Directions
Each record that follows is to be transcribed exactly, excluding its images.

━━━━━━━━━━━━━━━━

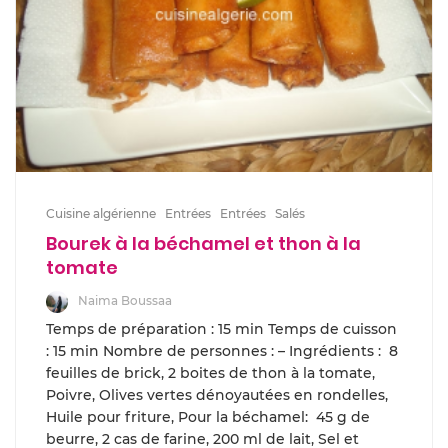
Cuisine algérienne
Entrées
Entrées
Salés
Bourek à la béchamel et thon à la
tomate
Naima Boussaa
Temps de préparation : 15 min Temps de cuisson
: 15 min Nombre de personnes : – Ingrédients : 8
feuilles de brick, 2 boites de thon à la tomate,
Poivre, Olives vertes dénoyautées en rondelles,
Huile pour friture, Pour la béchamel: 45 g de
beurre, 2 cas de farine, 200 ml de lait, Sel et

━━━━━━━━━━━━━━━━

Your solution
Cuisine algérienne
Entrées
Entrées
Salés
Bourek à la béchamel et thon à la
tomate
Naima Boussaa
Temps de préparation : 15 min Temps de cuisson
: 15 min Nombre de personnes : – Ingrédients : 8
feuilles de brick, 2 boites de thon à la tomate,
Poivre, Olives vertes dénoyautées en rondelles,
Huile pour friture, Pour la béchamel: 45 g de
beurre, 2 cas de farine, 200 ml de lait, Sel et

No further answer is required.